Es cierto que existe la otra cara de la moneda. Tenemos una generación de jóvenes que aparece en varios estudios como especialmente polarizada, y una parte de ella está siendo captada por discursos extremos, comunidades incel o narrativas misóginas. Pero nada de esto surge en el vacío, sino que son el reflejo de una sociedad que también está polarizada y expuesta a los mismos discursos. No son cuestiones generacionales, sino síntomas de un clima social más amplio en el que los adultos, los medios y las instituciones tenemos tanta responsabilidad, o incluso más, que ellos. Por ejemplo, si como sociedad hemos estado evitando durante décadas abordar de frente nuestra memoria histórica, no podemos sorprendernos de que otros ocupen esos relatos ante la juventud con versiones simplificadas y manipuladas de la realidad.

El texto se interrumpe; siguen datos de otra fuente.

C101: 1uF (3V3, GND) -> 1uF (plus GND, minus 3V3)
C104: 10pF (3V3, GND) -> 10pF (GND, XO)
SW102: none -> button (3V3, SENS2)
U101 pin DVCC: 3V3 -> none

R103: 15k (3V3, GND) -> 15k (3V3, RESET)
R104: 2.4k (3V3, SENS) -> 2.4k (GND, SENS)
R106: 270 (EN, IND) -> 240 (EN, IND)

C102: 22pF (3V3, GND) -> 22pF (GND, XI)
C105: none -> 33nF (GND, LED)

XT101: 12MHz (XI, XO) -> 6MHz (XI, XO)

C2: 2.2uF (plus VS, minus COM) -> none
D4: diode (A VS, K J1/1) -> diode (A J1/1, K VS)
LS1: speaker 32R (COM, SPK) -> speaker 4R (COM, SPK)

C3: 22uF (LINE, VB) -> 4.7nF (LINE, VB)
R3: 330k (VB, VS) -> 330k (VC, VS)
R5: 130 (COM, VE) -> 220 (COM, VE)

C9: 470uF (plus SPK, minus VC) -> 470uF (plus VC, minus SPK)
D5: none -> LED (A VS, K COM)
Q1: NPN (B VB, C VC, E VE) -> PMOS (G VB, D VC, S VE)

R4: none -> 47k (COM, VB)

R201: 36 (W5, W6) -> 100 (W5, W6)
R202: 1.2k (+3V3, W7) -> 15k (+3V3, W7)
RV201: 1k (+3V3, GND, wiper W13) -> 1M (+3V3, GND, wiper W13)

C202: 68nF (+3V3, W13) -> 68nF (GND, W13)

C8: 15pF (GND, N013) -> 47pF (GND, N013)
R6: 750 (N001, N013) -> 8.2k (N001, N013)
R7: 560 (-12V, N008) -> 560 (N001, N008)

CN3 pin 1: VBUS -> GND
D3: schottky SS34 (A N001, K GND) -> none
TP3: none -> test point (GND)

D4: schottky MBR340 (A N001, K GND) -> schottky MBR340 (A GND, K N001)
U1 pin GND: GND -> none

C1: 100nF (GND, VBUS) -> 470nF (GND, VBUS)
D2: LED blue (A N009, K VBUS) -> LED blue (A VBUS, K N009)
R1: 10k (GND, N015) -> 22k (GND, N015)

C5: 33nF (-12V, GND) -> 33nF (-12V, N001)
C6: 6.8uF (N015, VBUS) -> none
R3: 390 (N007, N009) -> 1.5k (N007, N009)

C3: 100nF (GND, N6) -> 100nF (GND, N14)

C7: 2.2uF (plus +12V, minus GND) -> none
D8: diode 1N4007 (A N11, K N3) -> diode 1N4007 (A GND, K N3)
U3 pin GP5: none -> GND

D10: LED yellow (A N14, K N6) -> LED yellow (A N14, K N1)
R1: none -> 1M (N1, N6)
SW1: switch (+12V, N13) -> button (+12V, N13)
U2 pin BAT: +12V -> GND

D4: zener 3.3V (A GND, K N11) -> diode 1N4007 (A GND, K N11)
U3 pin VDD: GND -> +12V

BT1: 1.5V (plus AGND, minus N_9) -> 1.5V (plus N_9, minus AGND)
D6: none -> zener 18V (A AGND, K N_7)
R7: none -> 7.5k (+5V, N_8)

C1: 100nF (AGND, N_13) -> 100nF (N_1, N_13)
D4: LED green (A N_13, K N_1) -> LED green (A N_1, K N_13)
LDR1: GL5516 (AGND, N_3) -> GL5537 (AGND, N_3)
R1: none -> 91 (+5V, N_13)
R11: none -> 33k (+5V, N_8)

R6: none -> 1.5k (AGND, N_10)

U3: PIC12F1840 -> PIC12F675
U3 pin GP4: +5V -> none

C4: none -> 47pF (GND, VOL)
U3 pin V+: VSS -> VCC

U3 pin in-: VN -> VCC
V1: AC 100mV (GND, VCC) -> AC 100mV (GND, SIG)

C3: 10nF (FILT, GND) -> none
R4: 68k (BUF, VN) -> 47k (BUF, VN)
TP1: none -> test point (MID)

No obstante, lo que no podemos hacer es construir un relato desde arriba, desde la condescendencia o el desprecio hacia su manera de entender el mundo. Aún así, seguimos cayendo en ese error. Organizamos mesas de “expertos” sobre salud mental juvenil o debates sobre tecnología, y, sin embargo, los jóvenes rara vez están presentes. Hablamos sobre ellos, pero no con ellos. Y desde esa mirada paternalista, los adultos decidimos cómo deberían vivir, sin preguntarles. Quizás es que el mundo en el que ellos crecen no se parece al que nosotros conocimos y es cierto que las tecnologías han ampliado esa distancia generacional, porque su forma de habitar lo digital es estructuralmente diferente a la nuestra. Y esto implica que tienen un abanico de nuevas posibilidades pero también grandes riesgos que debemos afrontar, pero hacerlo desde la demonización del colectivo y de lo que hacen construye muros y no puentes. Necesitamos escuchar su experiencias, entender sus motivaciones y ofrecerles herramientas para afrontar los riesgos.
Tenemos que ser conscientes, además, de que los discursos tremendistas y negativos que existen sobre la juventud pueden ocultar intereses que no estamos sabiendo ver. En las redes se puede ver todo un modelo de negocio que se dirige a las personas jóvenes basado en generar inseguridad para generar el escenario perfecto en el que un gurú ofrezca un programa con el que se promete el éxito inmediato. Otro ejemplo lo encontramos en la educación, donde ha ido tomando fuerza un discurso que afirma que “antes se estudiaba más”, que “los alumnos de ahora no se esfuerzan” o que, en general, “el nivel de esta generación ha bajado”. Es decir, parece que cada año vamos a peor, y cuando se repite una y otra vez que la escuela pública no funciona, se crea un ecosistema perfecto que permite justificar soluciones rápidas, que, curiosamente, muchas veces pasan por externalizar y recortar. Por eso es tan importante mirar estos discursos con espíritu crítico, ya que no describen la realidad, pero sí influyen en las decisiones que la transforman. Y esto no significa que no haya que mejorar o que esta generación no esté afrontando problemas y retos importantes. Lo que quiero decir es que el discurso simplista y sensacionalista con la juventud no solucionará nada.
Por lo tanto, no, no son cretinos digitales. Son una generación que intenta vivir, como todas las anteriores, en el mundo que le ha tocado, con sus retos y sus contradicciones. Y, al final, los problemas que les atribuimos dicen mucho más de la sociedad en su conjunto que de un colectivo en concreto. Echarles la culpa a ellos, o a la tecnología, es la salida más rápida, pero la menos útil, porque hace que no hablemos de los problemas reales: el precio de las viviendas, las proliferación de las casas de apuestas, la precariedad laboral, el acoso escolar, la crisis climática, la falta de inversión en salud mental y la desigualdad. Quizás en vez de mirar a la generación de jóvenes desde arriba y con condescendencia, deberíamos empezar a mirar todos juntos como sociedad hacia el futuro que queremos construir.